Les « fleurs de murs » représentent les femmes algériennes liées à une culture qui les emprisonne en un ensemble de contraintes leur collant à la peau. Comme d’épais habits trop serrés, ces « murs » couvrent donc ainsi les « fleurs » que sont les femmes algériennes. Le « vent » qui souffle contre elles est celui d’un faux destin, sous lequel elles sont « lézardées » comme si cela leur infligeait des blessures, à travers ces « murs ». Ce faux destin que la culture algérienne a inventée et imposée aux femmes prend son sens dans la façon dont les hommes leur imposent le respect de mœurs comme des contraintes. Ces contraintes sont les fruits de cette culture et non pas de la volonté divine et d’un destin qui lierait à cette dernière les femmes algériennes. Les femmes algériennes sont donc ainsi « humiliées par le hasard », du fait que leurs blessures liées à ces contraintes imposées ne sont pas nécessaires du point de vue de Dieu (et de l’ordre naturel qu’Il a prévu). 

Les « pans écroulés sur des odeurs de femmes » représentent les contraintes qui pèsent de façon oppressante dans leur quotidien et qui étouffent leurs « odeurs » , c'est-à-dire les parfums d'amour et de liberté qu'elles portent sur elles, au point qu'elles ont fini par n'en plus rien sentir et par en perdre ainsi le sens-même de l'amour et de la liberté, comme le souligne l'expression « avec pour péril l'instinct » .

Les « déserts » représentent ici le calme et la grandeur, qualités qui définissent bien les femmes algériennes aux yeux du poète. Mais c’est tout autrement que celles-ci éprouvent leur vie au quotidien dans leur culture et face aux hommes. Ces « déserts » qu’elles incarnent sont « trahis par des traces de sang », au sens où elles sont si réduites en importance et rabaissées à un rang inférieur qu’elles en gardent à l’intérieur de soi des blessures qui restent toujours vives. Cela remet donc en question la grandeur et le calme des femmes algériennes, que le poète voit comme des qualités qui leur sont propres et fidèles, ce qui est souligné par le mot « trahis » pour dire qu’il y a eu atteinte à cette fidélité de soi. Ainsi blessées dans leur grandeur et leur calme, la souffrance intérieure des femmes algériennes les conduit à se réfugier dans le rêve (impossible ?) d’une vie meilleure pour elles. C’est donc dans les « déserts » qu’elles incarnent que cette souffrance serait donc la représentation de « blessures caravanières aux bivouacs imaginaires », « caravanières » renvoyant donc à "ce qui conduit" et « bivouacs imaginaires » au refuge du rêve.

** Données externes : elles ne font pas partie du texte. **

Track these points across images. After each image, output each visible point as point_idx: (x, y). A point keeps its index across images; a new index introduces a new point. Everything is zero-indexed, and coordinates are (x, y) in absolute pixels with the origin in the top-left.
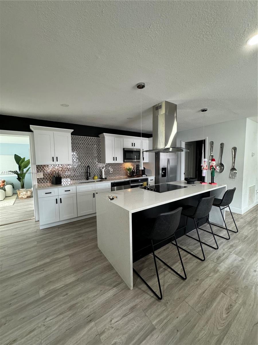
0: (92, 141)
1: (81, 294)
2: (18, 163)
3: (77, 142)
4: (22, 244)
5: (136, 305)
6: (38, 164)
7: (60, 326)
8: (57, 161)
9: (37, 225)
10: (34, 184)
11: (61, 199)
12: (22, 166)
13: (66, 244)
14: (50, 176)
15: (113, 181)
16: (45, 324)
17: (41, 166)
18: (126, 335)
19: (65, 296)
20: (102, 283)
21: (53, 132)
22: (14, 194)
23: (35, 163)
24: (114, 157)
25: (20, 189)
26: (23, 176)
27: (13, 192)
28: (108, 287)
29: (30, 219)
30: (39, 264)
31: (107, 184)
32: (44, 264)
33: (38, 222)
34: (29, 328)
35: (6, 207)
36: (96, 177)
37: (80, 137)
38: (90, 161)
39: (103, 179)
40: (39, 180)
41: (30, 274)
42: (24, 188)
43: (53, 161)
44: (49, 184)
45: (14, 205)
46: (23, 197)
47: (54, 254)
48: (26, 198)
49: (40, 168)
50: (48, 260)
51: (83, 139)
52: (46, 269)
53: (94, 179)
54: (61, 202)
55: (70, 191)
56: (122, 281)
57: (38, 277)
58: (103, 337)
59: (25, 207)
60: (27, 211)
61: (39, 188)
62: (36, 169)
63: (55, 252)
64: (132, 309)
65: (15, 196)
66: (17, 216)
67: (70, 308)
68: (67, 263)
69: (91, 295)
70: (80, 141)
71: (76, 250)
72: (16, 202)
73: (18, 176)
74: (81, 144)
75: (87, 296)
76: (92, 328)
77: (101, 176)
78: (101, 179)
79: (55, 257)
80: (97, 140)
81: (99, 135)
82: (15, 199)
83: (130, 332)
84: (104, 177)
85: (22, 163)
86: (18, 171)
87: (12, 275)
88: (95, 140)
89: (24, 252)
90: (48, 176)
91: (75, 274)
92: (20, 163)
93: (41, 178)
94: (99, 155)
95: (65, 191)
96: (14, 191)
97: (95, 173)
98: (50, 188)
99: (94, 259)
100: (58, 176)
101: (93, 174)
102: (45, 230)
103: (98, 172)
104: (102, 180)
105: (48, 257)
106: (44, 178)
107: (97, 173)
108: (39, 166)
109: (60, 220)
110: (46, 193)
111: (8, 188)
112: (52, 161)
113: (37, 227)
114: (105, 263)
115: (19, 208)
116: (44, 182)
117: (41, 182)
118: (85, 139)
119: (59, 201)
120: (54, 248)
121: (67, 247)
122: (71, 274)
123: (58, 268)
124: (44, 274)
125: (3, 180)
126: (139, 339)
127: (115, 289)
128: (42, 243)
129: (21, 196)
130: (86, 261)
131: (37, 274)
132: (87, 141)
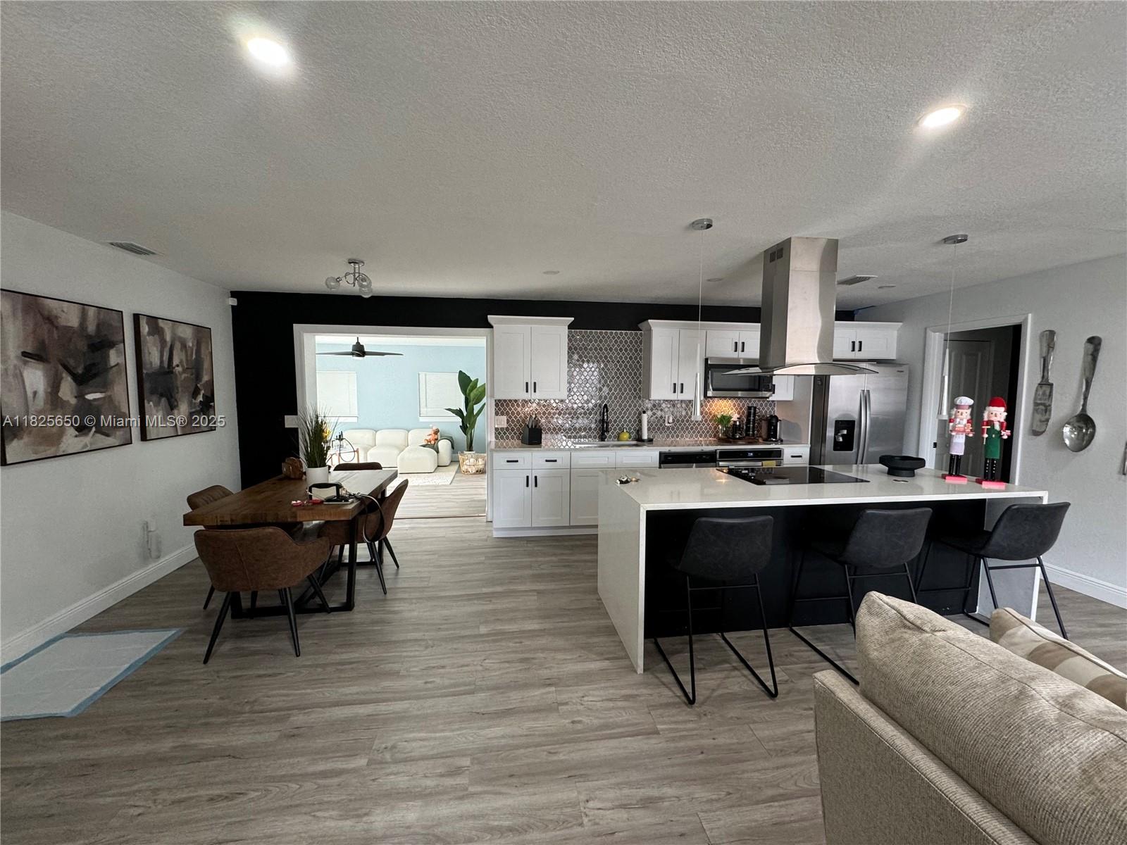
0: (621, 342)
1: (543, 650)
2: (464, 391)
3: (583, 345)
4: (460, 555)
5: (637, 695)
6: (498, 397)
7: (502, 674)
8: (535, 391)
9: (489, 529)
10: (489, 440)
11: (536, 477)
12: (472, 399)
13: (535, 572)
14: (521, 425)
15: (666, 449)
16: (483, 664)
17: (505, 401)
18: (602, 721)
19: (518, 645)
20: (586, 647)
21: (530, 326)
22: (454, 461)
23: (492, 396)
24: (675, 384)
25: (465, 452)
26: (471, 423)
27: (452, 457)
28: (594, 656)
29: (477, 515)
30: (485, 590)
31: (650, 455)
32: (493, 593)
33: (490, 523)
34: (462, 661)
35: (438, 486)
36: (626, 436)
37: (591, 333)
38: (613, 394)
39: (643, 441)
40: (499, 433)
41: (469, 600)
42: (472, 451)
43: (527, 391)
44: (517, 442)
45: (453, 484)
46: (470, 470)
47: (510, 582)
48: (474, 474)
49: (502, 405)
50: (499, 589)
51: (598, 337)
52: (494, 600)
53: (618, 440)
54: (536, 486)
55: (556, 461)
56: (627, 657)
57: (480, 608)
58: (564, 707)
59: (473, 491)
60: (475, 501)
61: (499, 448)
62: (494, 407)
63: (513, 580)
64: (627, 698)
65: (455, 467)
66: (456, 507)
67: (523, 660)
68: (532, 602)
69: (560, 656)
70: (591, 341)
71: (552, 586)
72: (455, 479)
73: (462, 421)
74: (591, 349)
75: (552, 655)
76: (549, 693)
77: (640, 433)
78: (639, 441)
79: (512, 587)
80: (633, 338)
81: (640, 325)
82: (454, 473)
83: (611, 720)
84: (645, 437)
85: (471, 391)
86: (462, 409)
87: (443, 594)
88: (629, 338)
89: (463, 567)
90: (515, 425)
91: (540, 621)
92: (468, 391)
93: (502, 429)
94: (638, 378)
95: (547, 461)
96: (454, 455)
97: (623, 425)
98: (519, 451)
99: (582, 609)
100: (535, 426)
101: (618, 425)
102: (502, 540)
103: (630, 421)
104: (639, 443)
105: (502, 584)
106: (507, 429)
107: (628, 425)
108: (500, 401)
109: (533, 526)
110: (508, 461)
111: (444, 445)
112: (525, 391)
113: (487, 532)
114: (603, 622)
115: (459, 492)
116: (507, 438)
117: (502, 438)
118: (604, 337)
119: (532, 481)
120: (515, 574)
121: (538, 578)
122: (533, 619)
123: (514, 605)
124: (491, 607)
125: (435, 428)
126: (622, 733)
127: (606, 664)
128: (494, 561)
129: (466, 467)
130: (567, 608)
131: (480, 604)
132: (606, 341)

Ces « fleurs de murs » que sont les femmes algériennes ont, comme nous l’avons déjà abordé dans le second paragraphe, des parfums. Des parfums d’amour et de liberté qui, parce qu’ils ont été étouffés sous les contraintes d’une culture où ces femmes sont insignifiantes, n’ont plus d’autre odeur que celle de la solitude. Ces « fleurs « ont donc des « parfums de solitude » (et la solitude reflète aussi les « déserts » qu’elles incarnent) mais ces parfums sentent si mauvais que le poète (ou d'autres artistes, d'ailleurs), impliqué au plus près dans la cause des femmes algériennes, est touché par cette odeur à tel point qu’il écrit qu’elle sent jusque « sous l’aisselle de l’artiste ».